Within the records, which lines hold the string "linejoin"? Report each one by copying it.

Dataset entries:
-*-*-

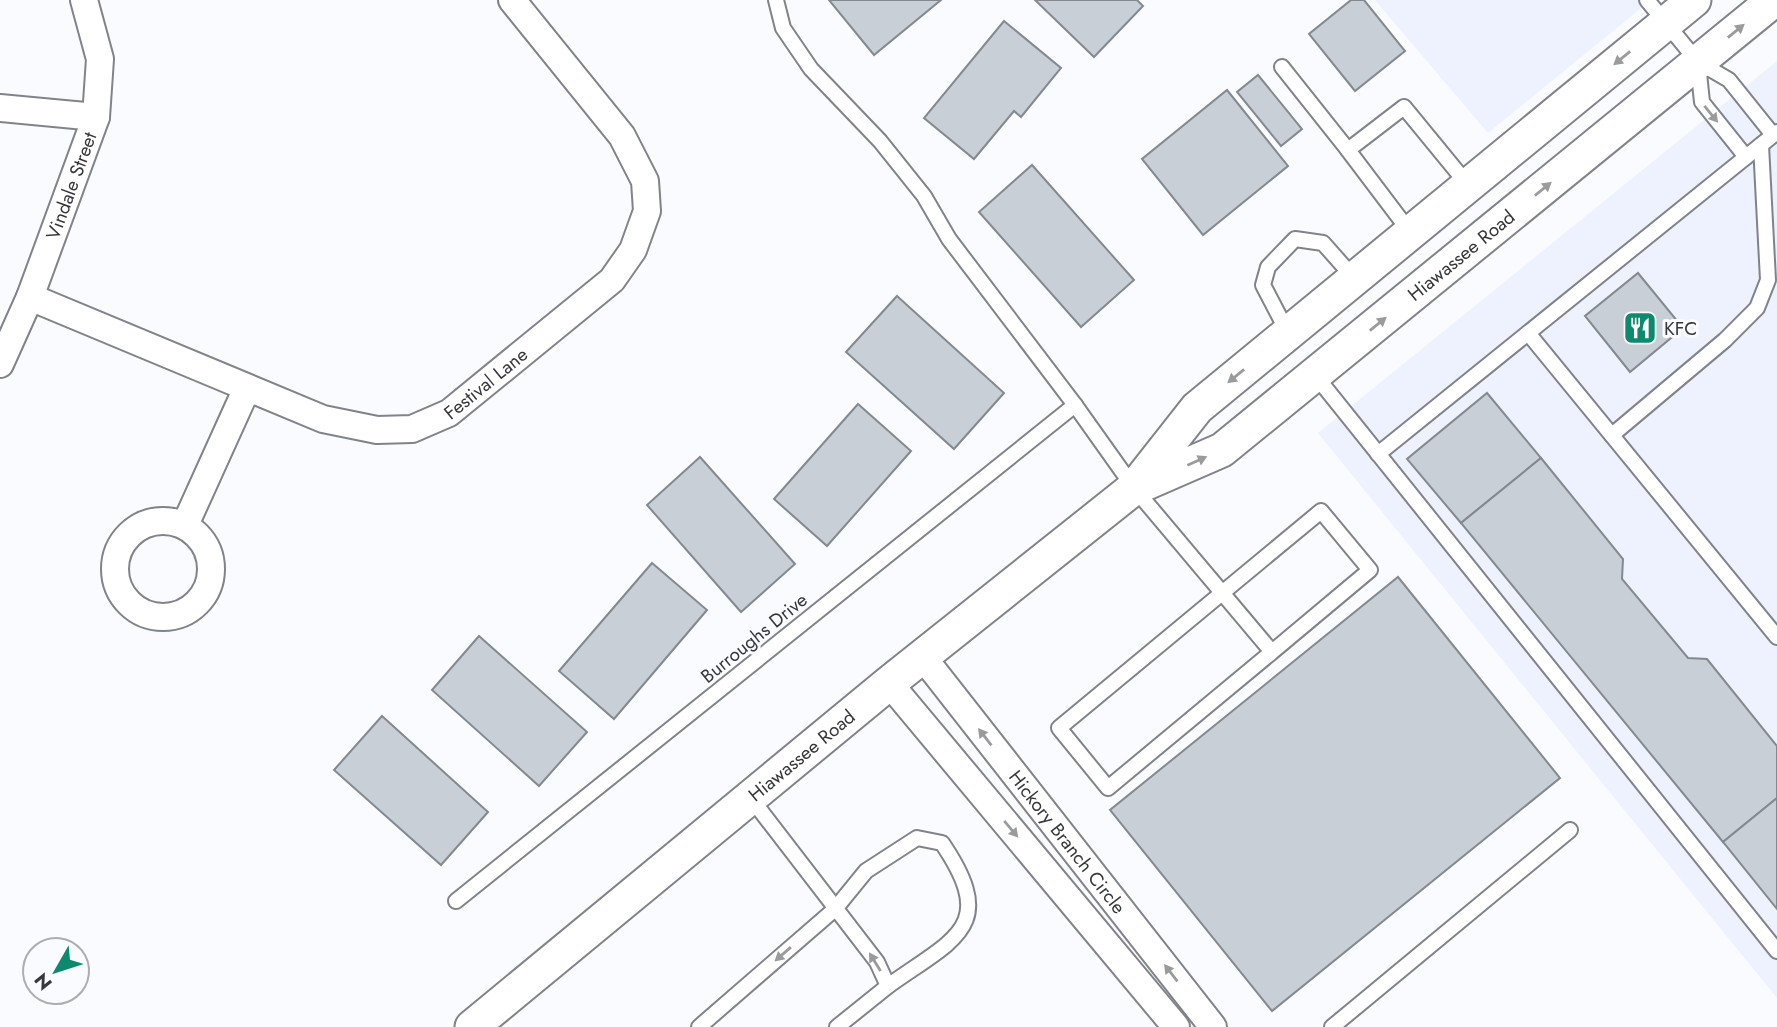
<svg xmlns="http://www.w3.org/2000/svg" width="1777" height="1027" font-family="Jost,sans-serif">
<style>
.built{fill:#eef1fe}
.building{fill:#c9cfd6;stroke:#848990;stroke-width:2}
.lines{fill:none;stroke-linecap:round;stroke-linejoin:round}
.service-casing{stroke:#81838b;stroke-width:18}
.minor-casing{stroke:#81838b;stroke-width:30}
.tertiary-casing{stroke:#81838b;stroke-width:37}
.service{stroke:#fff;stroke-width:14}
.minor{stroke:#fff;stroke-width:26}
.tertiary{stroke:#fff;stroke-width:33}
.oneway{fill:#9a9b9c}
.labels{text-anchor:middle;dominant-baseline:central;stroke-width:6;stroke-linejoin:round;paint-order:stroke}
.street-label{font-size:19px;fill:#36373a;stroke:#fafbfe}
.poi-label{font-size:19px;fill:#36373a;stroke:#fafbfe;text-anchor:start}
</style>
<rect width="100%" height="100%" fill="#fafbfe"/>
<g class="built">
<polygon points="1375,0 1651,0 1488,133"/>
<polygon points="1777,61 1777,998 1318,433"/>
</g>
<g class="building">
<polygon points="829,0 941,0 874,55"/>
<polygon points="1035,0 1137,0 1143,6 1094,57"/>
<polygon points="1351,0 1364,0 1405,51 1355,91 1309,34"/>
<polygon points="1004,21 1061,68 1021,117 1014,111 974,159 924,118"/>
<polygon points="1258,75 1302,129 1281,146 1237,92"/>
<polygon points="1227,90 1288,166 1203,235 1142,159"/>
<polygon points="1032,165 1134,280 1081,327 979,212"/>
<polygon points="1638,273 1683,328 1630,372 1585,316"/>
<polygon points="897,296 1004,393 954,449 846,352"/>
<polygon points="1487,393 1541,458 1461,523 1407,459"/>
<polygon points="858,404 911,451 827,546 774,499"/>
<polygon points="700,457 795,564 741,612 647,505"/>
<polygon points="1541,458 1623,559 1622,579 1688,658 1707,659 1777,746 1777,798 1723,842 1461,523"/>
<polygon points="652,563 707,610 614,719 559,671"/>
<polygon points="1398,577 1560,778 1272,1011 1110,810"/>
<polygon points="479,636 587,732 539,786 432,690"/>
<polygon points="382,716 488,812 441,865 334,770"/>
<polygon points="1777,798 1777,909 1723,842"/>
</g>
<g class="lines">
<defs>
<g id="service">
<polyline points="776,0 783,28 811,69 880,141 924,196 949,239 1075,405 1134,488 1272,652 1108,788 1059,728 1321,511 1370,570 1272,652"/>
<polyline points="1647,0 1698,62 1729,80 1773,135"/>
<polyline points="1698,64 1702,102 1746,157"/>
<polyline points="1282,67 1348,150"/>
<polyline points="1410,232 1348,150 1404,107 1468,185"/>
<polyline points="1288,333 1263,285 1268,267 1295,239 1323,243 1354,278"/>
<polyline points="1528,333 1777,637"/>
<polyline points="1315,375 1777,951"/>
<polyline points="1612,435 1725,340 1757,308 1768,280 1761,145"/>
<polyline points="1378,454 1777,132"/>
<polyline points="750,797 877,962 888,986 837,1027"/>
<polyline points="456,901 1075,405"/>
<path d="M699 1027 835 909 866 871 917 838 942 843C999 927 955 938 888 986"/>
<polyline points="1332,1027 1570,830"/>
</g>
<g id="minor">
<polyline points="0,108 96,117"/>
<path id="s1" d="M30 297 323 419 377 430 412 429 449 413 612 280 633 250 647 211 645 181 622 136 512 0"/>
<path id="s2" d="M0 364 30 297 96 117 100 59 84 0"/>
<circle cx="163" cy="569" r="48"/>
<polyline points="185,525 247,388"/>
<path id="s3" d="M922 656 1213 1027"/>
<polyline points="889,683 1176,1027"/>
</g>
<g id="tertiary">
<path id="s4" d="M1137 487 1222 450 1774 0"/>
<path id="s5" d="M472 1027 889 683 1134 488 1197 408 1694 0"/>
</g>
</defs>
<use href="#service" class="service-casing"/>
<use href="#minor" class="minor-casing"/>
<use href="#tertiary" class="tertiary-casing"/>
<use href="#service" class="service"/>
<use href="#minor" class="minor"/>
<use href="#tertiary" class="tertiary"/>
</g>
<defs><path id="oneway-solid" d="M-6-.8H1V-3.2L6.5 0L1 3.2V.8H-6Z" transform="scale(1.75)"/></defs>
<g class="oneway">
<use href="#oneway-solid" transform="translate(1736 31) rotate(-39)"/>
<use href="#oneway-solid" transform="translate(1622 58) rotate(141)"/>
<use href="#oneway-solid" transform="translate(1711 114) rotate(51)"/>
<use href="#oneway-solid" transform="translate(1543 189) rotate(-39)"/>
<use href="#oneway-solid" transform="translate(1378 324) rotate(-39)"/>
<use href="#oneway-solid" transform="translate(1236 376) rotate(141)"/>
<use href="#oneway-solid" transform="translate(1197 461) rotate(-24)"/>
<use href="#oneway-solid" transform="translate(985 737) rotate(-128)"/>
<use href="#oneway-solid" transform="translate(1011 829) rotate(50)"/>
<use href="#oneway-solid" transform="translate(783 954) rotate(139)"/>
<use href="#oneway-solid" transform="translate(875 962) rotate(-122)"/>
<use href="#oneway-solid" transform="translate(1171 973) rotate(-128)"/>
</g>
<defs>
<symbol id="restaurant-square" viewBox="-11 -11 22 22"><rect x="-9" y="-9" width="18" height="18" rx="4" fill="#0d8a6e" stroke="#fafbfe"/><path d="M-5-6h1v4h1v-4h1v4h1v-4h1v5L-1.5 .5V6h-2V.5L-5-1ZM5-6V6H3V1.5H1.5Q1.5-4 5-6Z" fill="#fff"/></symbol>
</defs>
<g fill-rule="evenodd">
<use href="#restaurant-square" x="1621" y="309" width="38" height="38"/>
</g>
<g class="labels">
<g class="street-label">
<text stroke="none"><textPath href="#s2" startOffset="192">Vindale Street</textPath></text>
<text stroke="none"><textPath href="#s4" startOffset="401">Hiawassee Road</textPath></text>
<text stroke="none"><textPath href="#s1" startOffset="495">Festival Lane</textPath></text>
<text transform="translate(754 638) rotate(-39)">Burroughs Drive</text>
<text stroke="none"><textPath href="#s5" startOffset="427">Hiawassee Road</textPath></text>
<text stroke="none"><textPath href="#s3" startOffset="236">Hickory Branch Circle</textPath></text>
</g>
<g class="poi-label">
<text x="1664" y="328">KFC</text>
</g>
</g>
<g transform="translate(56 971) rotate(231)"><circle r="33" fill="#fafbfe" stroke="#acadb0" stroke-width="2"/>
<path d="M0-5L12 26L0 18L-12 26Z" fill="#0d8a6e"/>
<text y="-10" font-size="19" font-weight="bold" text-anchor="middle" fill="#36373a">N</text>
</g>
</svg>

-*-*-

> _WORKED SOLUTION_
.lines{fill:none;stroke-linecap:round;stroke-linejoin:round}
.labels{text-anchor:middle;dominant-baseline:central;stroke-width:6;stroke-linejoin:round;paint-order:stroke}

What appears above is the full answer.